The main objects in a PyEPO training pipeline are:

  • pyepo.dsl: define the problem symbolically once and compile it to any backend.

  • optModel: an optimization model with fixed constraints and a predicted linear objective.

  • optDataset: a dataset that stores features, costs, optimal solutions, and optimal objective values.

  • pyepo.func: PyTorch training methods that call the optimization model during training.

  • pyepo.func.jax: JAX versions of the training methods.

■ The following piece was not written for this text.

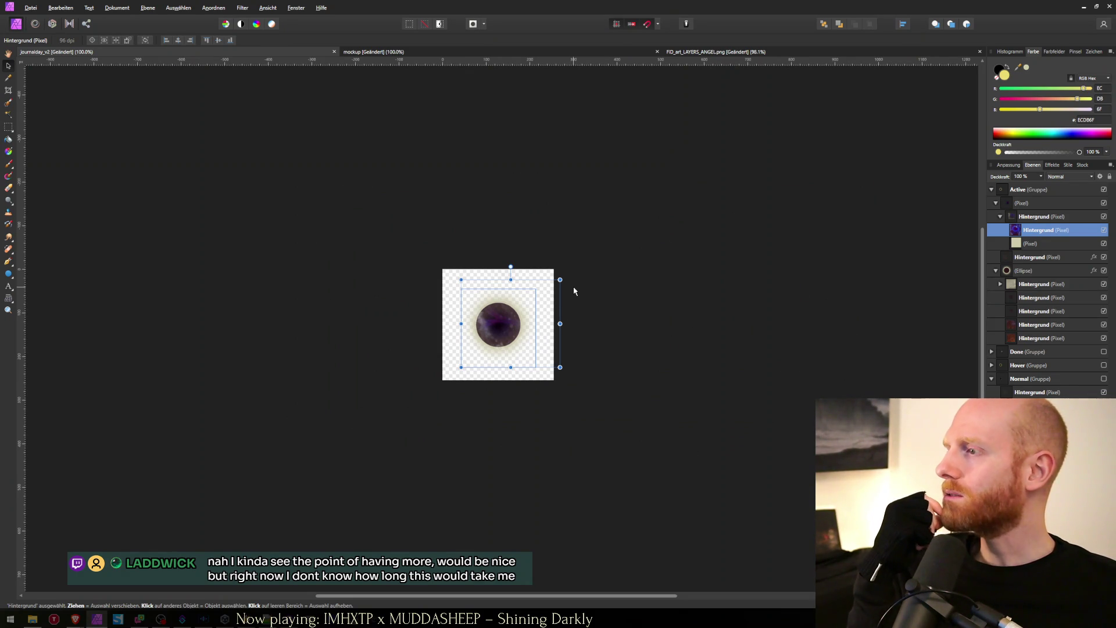
key(alt+Tab)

  • pyepo.metric: decision-quality metrics, including regret and unambiguous regret.

Backends and Training Methods

PyEPO builds optimization models with GurobiPy, COPT, Pyomo, Google OR-Tools, and MPAX (a JAX-based solver for GPU batch solving), and exposes them through PyTorch and JAX training frontends. Training methods are grouped into the following families:

  • Surrogate losses: smart predict-then-optimize+ (SPO+), perturbation gradient (PG)

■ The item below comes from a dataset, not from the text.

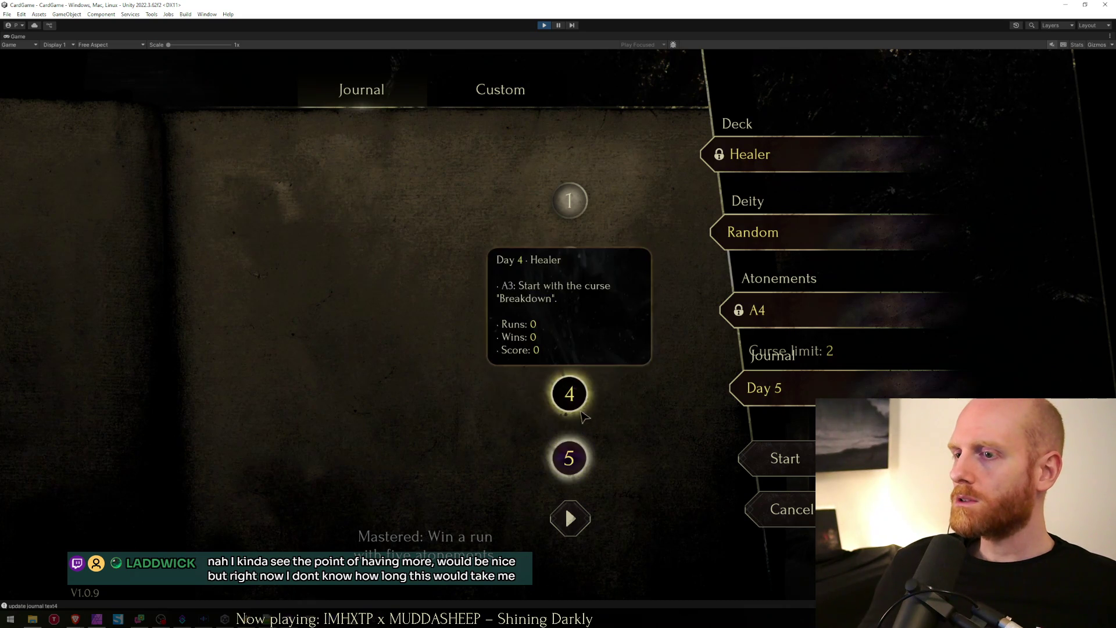
Step: Check the active sprite on journal days 1–5 and pages 6–15, then return to Affinity Photo
click(569, 329)
click(569, 396)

  • Perturbed methods: differentiable perturbed optimizer (DPO), perturbed Fenchel-Young loss (PFYL), implicit maximum likelihood estimator (I-MLE), adaptive implicit maximum likelihood estimator (AI-MLE)

  • Regularized methods: L2-regularized Frank-Wolfe (RFWO), L2-regularized Frank-Wolfe with Fenchel-Young loss (RFYL)

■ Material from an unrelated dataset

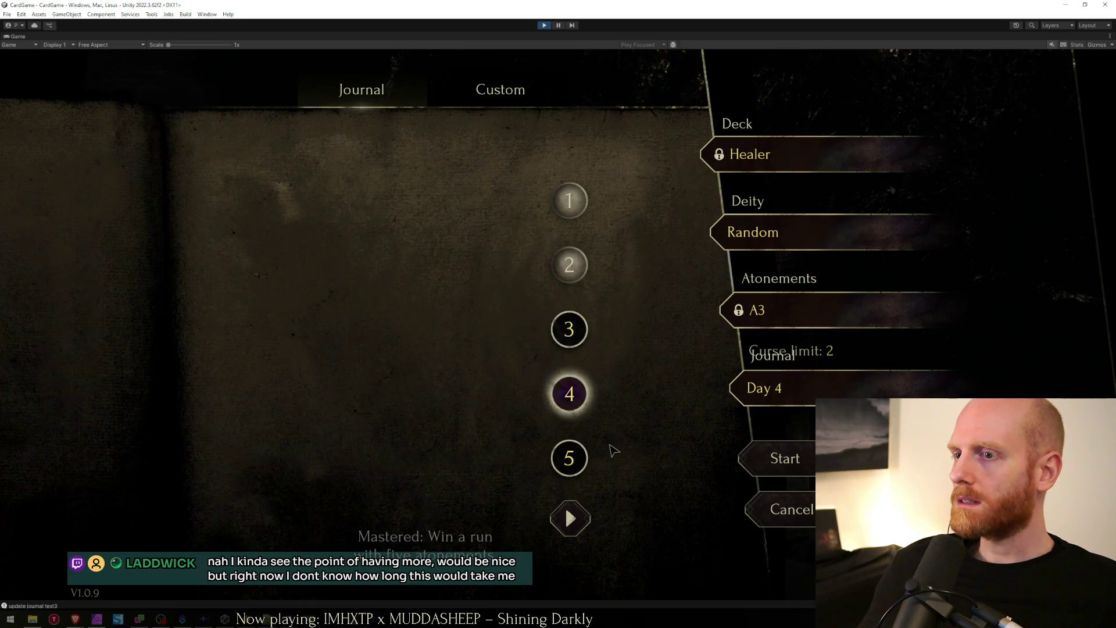
click(569, 458)
click(569, 518)
click(569, 517)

  • Black-box methods: differentiable black-box optimizer (DBB), negative identity backpropagation (NID)

  • Cone-aligned estimation: cone-aligned vector estimation (CaVE); binary linear programs only, with binding constraints extracted by a Gurobi-backed model

  • Contrastive methods: noise contrastive estimation (NCE), contrastive MAP (CMAP)

  • Learning to rank: pointwise, pairwise, and listwise learning to rank (LTR)

For guidance on picking a method, see the Choosing a Method section of Training Methods.

Publication

PyEPO is the official implementation of the paper PyEPO: A PyTorch-based End-to-End Predict-then-Optimize Library for Linear and Integer Programming (Mathematical Programming Computation, 2024).

Citation

If you use PyEPO in your research, please cite it; the BibTeX entries are collected in Citation and References.